Monday, April 16, 2018

IHE Perspective on EU GDPR

I just became aware of a Whitepaper published by IHE Europe in January on "IHE perspective on EU GDPR".

I did not have a hand in writing this whitepaper. It looks good to me. My evaluation only on the Security & Privacy capabilities IHE offers, not on GDPR interpretation. All of the IHE profiles available to support security and privacy are outlined on this IHE page. Their whitepaper does not mention the Document Digital Signature (DSG) profile, or the Document Encryption (DEN). Both would only have a supporting role in GDPR compliance. I mention them only for completeness.

Other IHE Europe publications

Their Conclusion

The examples discussed [above] highlight the complexity of applying the GDPR to processes in health care and how the requirements are interwoven with IHE Profiles. The good news is that even today IHE Profiles provide solutions by combining security and privacy specific IHE Profiles such as ATNA, IUA, XUA, BPPC and APPC with the Profiles focused on information exchange in cross-border, national or regional ehealth deployments.

In conclusion the GDPR can be an effective catalyst to significantly extend the reach and use of IHE Profiles. Some Profiles or combinations of Profiles already meet GDPR’s security and privacy requirements. Others enable the portability of health information which will become a topic for any vendor providing solutions. 

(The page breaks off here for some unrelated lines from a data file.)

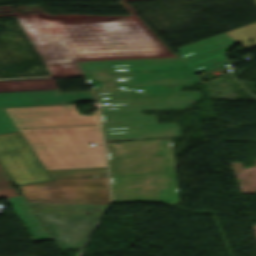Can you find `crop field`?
<instances>
[{
	"label": "crop field",
	"instance_id": "15",
	"mask_svg": "<svg viewBox=\"0 0 256 256\" xmlns=\"http://www.w3.org/2000/svg\"><path fill=\"white\" fill-rule=\"evenodd\" d=\"M125 1H130V0H125Z\"/></svg>",
	"mask_w": 256,
	"mask_h": 256
},
{
	"label": "crop field",
	"instance_id": "3",
	"mask_svg": "<svg viewBox=\"0 0 256 256\" xmlns=\"http://www.w3.org/2000/svg\"><path fill=\"white\" fill-rule=\"evenodd\" d=\"M4 110L45 170L106 167L98 110L90 116L74 105Z\"/></svg>",
	"mask_w": 256,
	"mask_h": 256
},
{
	"label": "crop field",
	"instance_id": "2",
	"mask_svg": "<svg viewBox=\"0 0 256 256\" xmlns=\"http://www.w3.org/2000/svg\"><path fill=\"white\" fill-rule=\"evenodd\" d=\"M19 20L54 76L81 75L75 60L173 56L138 19L75 24Z\"/></svg>",
	"mask_w": 256,
	"mask_h": 256
},
{
	"label": "crop field",
	"instance_id": "1",
	"mask_svg": "<svg viewBox=\"0 0 256 256\" xmlns=\"http://www.w3.org/2000/svg\"><path fill=\"white\" fill-rule=\"evenodd\" d=\"M115 91L95 93L102 108L106 140L179 136L177 124H157L142 109L186 108L199 100L198 91L180 92L201 80L180 58H149L108 61ZM142 89L145 92H136Z\"/></svg>",
	"mask_w": 256,
	"mask_h": 256
},
{
	"label": "crop field",
	"instance_id": "9",
	"mask_svg": "<svg viewBox=\"0 0 256 256\" xmlns=\"http://www.w3.org/2000/svg\"><path fill=\"white\" fill-rule=\"evenodd\" d=\"M74 101H95L91 93L59 94L53 91L0 93V107L66 104Z\"/></svg>",
	"mask_w": 256,
	"mask_h": 256
},
{
	"label": "crop field",
	"instance_id": "7",
	"mask_svg": "<svg viewBox=\"0 0 256 256\" xmlns=\"http://www.w3.org/2000/svg\"><path fill=\"white\" fill-rule=\"evenodd\" d=\"M36 215L60 250L81 248L90 230L100 217L96 215L45 213H36Z\"/></svg>",
	"mask_w": 256,
	"mask_h": 256
},
{
	"label": "crop field",
	"instance_id": "10",
	"mask_svg": "<svg viewBox=\"0 0 256 256\" xmlns=\"http://www.w3.org/2000/svg\"><path fill=\"white\" fill-rule=\"evenodd\" d=\"M19 218L27 228L34 242L52 240L46 229L43 227L32 208L26 202L24 197L16 196L7 198Z\"/></svg>",
	"mask_w": 256,
	"mask_h": 256
},
{
	"label": "crop field",
	"instance_id": "12",
	"mask_svg": "<svg viewBox=\"0 0 256 256\" xmlns=\"http://www.w3.org/2000/svg\"><path fill=\"white\" fill-rule=\"evenodd\" d=\"M16 131H18L17 128L9 119L3 108H0V134Z\"/></svg>",
	"mask_w": 256,
	"mask_h": 256
},
{
	"label": "crop field",
	"instance_id": "8",
	"mask_svg": "<svg viewBox=\"0 0 256 256\" xmlns=\"http://www.w3.org/2000/svg\"><path fill=\"white\" fill-rule=\"evenodd\" d=\"M238 44L225 33L178 48L177 55L194 72L214 69L231 63L226 60L227 50Z\"/></svg>",
	"mask_w": 256,
	"mask_h": 256
},
{
	"label": "crop field",
	"instance_id": "13",
	"mask_svg": "<svg viewBox=\"0 0 256 256\" xmlns=\"http://www.w3.org/2000/svg\"><path fill=\"white\" fill-rule=\"evenodd\" d=\"M12 182V179L0 163V188L10 187Z\"/></svg>",
	"mask_w": 256,
	"mask_h": 256
},
{
	"label": "crop field",
	"instance_id": "11",
	"mask_svg": "<svg viewBox=\"0 0 256 256\" xmlns=\"http://www.w3.org/2000/svg\"><path fill=\"white\" fill-rule=\"evenodd\" d=\"M78 63L94 92L114 90L107 61Z\"/></svg>",
	"mask_w": 256,
	"mask_h": 256
},
{
	"label": "crop field",
	"instance_id": "4",
	"mask_svg": "<svg viewBox=\"0 0 256 256\" xmlns=\"http://www.w3.org/2000/svg\"><path fill=\"white\" fill-rule=\"evenodd\" d=\"M106 144L113 202L178 203L171 139Z\"/></svg>",
	"mask_w": 256,
	"mask_h": 256
},
{
	"label": "crop field",
	"instance_id": "5",
	"mask_svg": "<svg viewBox=\"0 0 256 256\" xmlns=\"http://www.w3.org/2000/svg\"><path fill=\"white\" fill-rule=\"evenodd\" d=\"M47 172L54 181L18 186L34 212L96 215L103 213L109 201L106 168ZM94 175L102 177L83 178Z\"/></svg>",
	"mask_w": 256,
	"mask_h": 256
},
{
	"label": "crop field",
	"instance_id": "14",
	"mask_svg": "<svg viewBox=\"0 0 256 256\" xmlns=\"http://www.w3.org/2000/svg\"><path fill=\"white\" fill-rule=\"evenodd\" d=\"M18 195L14 187L0 189V198Z\"/></svg>",
	"mask_w": 256,
	"mask_h": 256
},
{
	"label": "crop field",
	"instance_id": "6",
	"mask_svg": "<svg viewBox=\"0 0 256 256\" xmlns=\"http://www.w3.org/2000/svg\"><path fill=\"white\" fill-rule=\"evenodd\" d=\"M23 138L20 132L0 135V162L19 185L51 181Z\"/></svg>",
	"mask_w": 256,
	"mask_h": 256
}]
</instances>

The users of IHE Profiles can be assured that the IHE community will work on evaluating and enhancing the Profiles to meet the GDPR requirements.

GDPR impact beyond EU

I look forward to GDPR. I think that it will bring a focus to Security and Privacy topics. I hope that enforcement drives adoption, while reasonable enforcement drives reasonable reaction. I fear that an overly strict interpretation of GDPR could drive away some very important advancements in healthcare, and social networking. I welcome the extensive and painful penalties for non compliance.